About Intra-Cellular Therapies
Intra-Cellular Therapies is developing novel drugs for the treatment of neuropsychiatric and neurodegenerative diseases and diseases of the elderly, including Parkinson's and Alzheimer's disease. The Company is developing its lead drug candidate, ITI-007, for the treatment of schizophrenia, bipolar disorder, behavioral disturbances in patients with dementia, including Alzheimer’s disease, depression and other neuropsychiatric and neurological disorders. ITI-007, a first-in-class molecule, is in Phase 3 clinical development for the treatment of schizophrenia, bipolar depression and agitation associated with dementia, including Alzheimer’s disease. The Company is also utilizing its phosphodiesterase platform and other proprietary chemistry platforms to develop drugs for the treatment of CNS and other disorders.
Forward-Looking Statements
This news release contains "forward-looking statements" within the meaning of the Private Securities Litigation Reform Act of 1995 that involve risks and uncertainties that could cause actual results to be materially different from historical results or from any future results expressed or implied by such forward-looking statements.
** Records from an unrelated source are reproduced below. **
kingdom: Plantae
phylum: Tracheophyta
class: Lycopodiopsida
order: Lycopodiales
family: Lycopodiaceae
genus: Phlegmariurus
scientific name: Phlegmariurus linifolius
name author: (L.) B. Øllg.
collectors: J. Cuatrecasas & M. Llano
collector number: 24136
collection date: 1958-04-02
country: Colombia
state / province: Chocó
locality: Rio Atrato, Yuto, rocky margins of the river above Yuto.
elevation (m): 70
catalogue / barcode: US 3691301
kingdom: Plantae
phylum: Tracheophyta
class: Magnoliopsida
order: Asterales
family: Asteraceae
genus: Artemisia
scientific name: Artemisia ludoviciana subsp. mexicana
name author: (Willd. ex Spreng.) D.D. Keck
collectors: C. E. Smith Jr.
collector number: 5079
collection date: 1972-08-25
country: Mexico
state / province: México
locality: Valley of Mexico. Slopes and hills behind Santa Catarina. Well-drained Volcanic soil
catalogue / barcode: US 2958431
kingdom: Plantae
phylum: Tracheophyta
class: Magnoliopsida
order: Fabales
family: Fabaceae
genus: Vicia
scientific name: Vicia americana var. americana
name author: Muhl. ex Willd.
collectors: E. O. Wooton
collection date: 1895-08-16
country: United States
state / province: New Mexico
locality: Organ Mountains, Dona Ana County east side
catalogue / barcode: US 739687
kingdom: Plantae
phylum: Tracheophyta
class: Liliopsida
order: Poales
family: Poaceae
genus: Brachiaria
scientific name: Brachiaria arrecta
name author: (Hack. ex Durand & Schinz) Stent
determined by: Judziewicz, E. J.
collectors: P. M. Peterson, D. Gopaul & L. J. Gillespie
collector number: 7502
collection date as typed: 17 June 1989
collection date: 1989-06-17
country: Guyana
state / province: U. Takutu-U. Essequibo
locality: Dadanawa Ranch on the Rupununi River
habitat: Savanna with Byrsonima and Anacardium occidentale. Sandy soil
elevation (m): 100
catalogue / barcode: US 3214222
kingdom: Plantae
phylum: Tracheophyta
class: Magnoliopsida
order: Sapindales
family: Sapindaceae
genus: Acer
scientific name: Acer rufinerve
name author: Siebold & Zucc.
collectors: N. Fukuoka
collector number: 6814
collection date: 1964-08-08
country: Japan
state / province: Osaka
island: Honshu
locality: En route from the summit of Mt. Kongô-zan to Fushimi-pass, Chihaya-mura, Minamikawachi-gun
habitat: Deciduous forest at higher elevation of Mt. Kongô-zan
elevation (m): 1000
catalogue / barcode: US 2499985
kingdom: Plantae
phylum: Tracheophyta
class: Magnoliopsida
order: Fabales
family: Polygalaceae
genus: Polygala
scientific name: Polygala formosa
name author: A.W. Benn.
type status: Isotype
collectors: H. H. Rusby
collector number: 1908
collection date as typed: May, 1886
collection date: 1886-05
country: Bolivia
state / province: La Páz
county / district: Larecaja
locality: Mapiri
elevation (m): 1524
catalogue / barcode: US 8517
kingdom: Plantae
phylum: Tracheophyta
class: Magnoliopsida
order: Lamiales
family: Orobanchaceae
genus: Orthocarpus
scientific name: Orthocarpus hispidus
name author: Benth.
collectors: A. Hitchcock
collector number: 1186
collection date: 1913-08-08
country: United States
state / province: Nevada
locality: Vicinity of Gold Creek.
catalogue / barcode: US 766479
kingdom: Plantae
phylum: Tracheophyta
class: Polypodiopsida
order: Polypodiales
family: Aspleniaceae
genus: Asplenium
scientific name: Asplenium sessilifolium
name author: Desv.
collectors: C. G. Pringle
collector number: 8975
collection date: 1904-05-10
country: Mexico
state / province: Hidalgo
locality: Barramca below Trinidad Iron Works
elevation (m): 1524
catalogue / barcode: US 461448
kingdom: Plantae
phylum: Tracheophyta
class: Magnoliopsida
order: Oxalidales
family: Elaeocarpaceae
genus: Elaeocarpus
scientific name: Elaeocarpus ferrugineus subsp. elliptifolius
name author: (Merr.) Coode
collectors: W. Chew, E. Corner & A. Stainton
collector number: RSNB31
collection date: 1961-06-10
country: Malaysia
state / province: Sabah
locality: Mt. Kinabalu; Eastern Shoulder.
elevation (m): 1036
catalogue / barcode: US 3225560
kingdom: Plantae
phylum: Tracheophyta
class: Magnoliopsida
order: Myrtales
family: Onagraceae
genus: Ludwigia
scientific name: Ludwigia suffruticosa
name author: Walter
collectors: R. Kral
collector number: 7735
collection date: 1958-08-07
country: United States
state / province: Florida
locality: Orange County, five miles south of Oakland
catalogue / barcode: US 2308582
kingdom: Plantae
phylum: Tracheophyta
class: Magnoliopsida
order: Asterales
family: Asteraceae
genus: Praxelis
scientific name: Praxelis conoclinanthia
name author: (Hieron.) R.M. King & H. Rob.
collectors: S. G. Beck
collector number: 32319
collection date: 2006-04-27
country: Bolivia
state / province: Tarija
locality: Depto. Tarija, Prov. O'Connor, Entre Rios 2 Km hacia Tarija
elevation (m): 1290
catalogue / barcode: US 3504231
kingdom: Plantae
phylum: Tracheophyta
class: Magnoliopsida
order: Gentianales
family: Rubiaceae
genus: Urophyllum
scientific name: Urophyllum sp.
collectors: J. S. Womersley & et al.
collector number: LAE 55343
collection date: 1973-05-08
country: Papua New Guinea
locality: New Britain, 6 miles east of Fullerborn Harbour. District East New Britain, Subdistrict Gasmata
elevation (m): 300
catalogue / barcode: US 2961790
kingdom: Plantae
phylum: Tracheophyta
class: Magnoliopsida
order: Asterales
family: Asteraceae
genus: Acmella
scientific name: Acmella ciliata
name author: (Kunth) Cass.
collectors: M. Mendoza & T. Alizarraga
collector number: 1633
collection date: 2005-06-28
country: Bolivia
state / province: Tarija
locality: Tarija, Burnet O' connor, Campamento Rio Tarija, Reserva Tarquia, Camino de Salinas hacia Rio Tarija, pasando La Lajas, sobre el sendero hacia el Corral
Such forward-looking statements include statements regarding, among other things, our clinical and non-clinical development plans; the progress, timing and results of our clinical trials; the safety and efficacy of our product development candidates; our beliefs about the potential uses and benefits of ITI-007; our beliefs about unmet medical needs and our research and development efforts and plans under the caption "About Intra-Cellular Therapies." All such forward-looking statements are based on management's present expectations and are subject to certain factors, risks and uncertainties that may cause actual results, outcome of events, timing and performance to differ materially from those expressed or implied by such statements. These risks and uncertainties include but are not limited to the following: our current and planned clinical trials, other studies for ITI-007, and our other product candidates may not be successful or may take longer and be more costly than anticipated; product candidates that appeared promising in earlier research and clinical trials may not demonstrate safety and/or efficacy in larger-scale or later clinical trials; our reliance on collaborative partners and other third parties for development of our product candidates; and the other risk factors detailed in our public filings with the Securities and Exchange Commission. All statements contained in this press release are made only as of the date of this press release, and we do not intend to update this information unless required by law.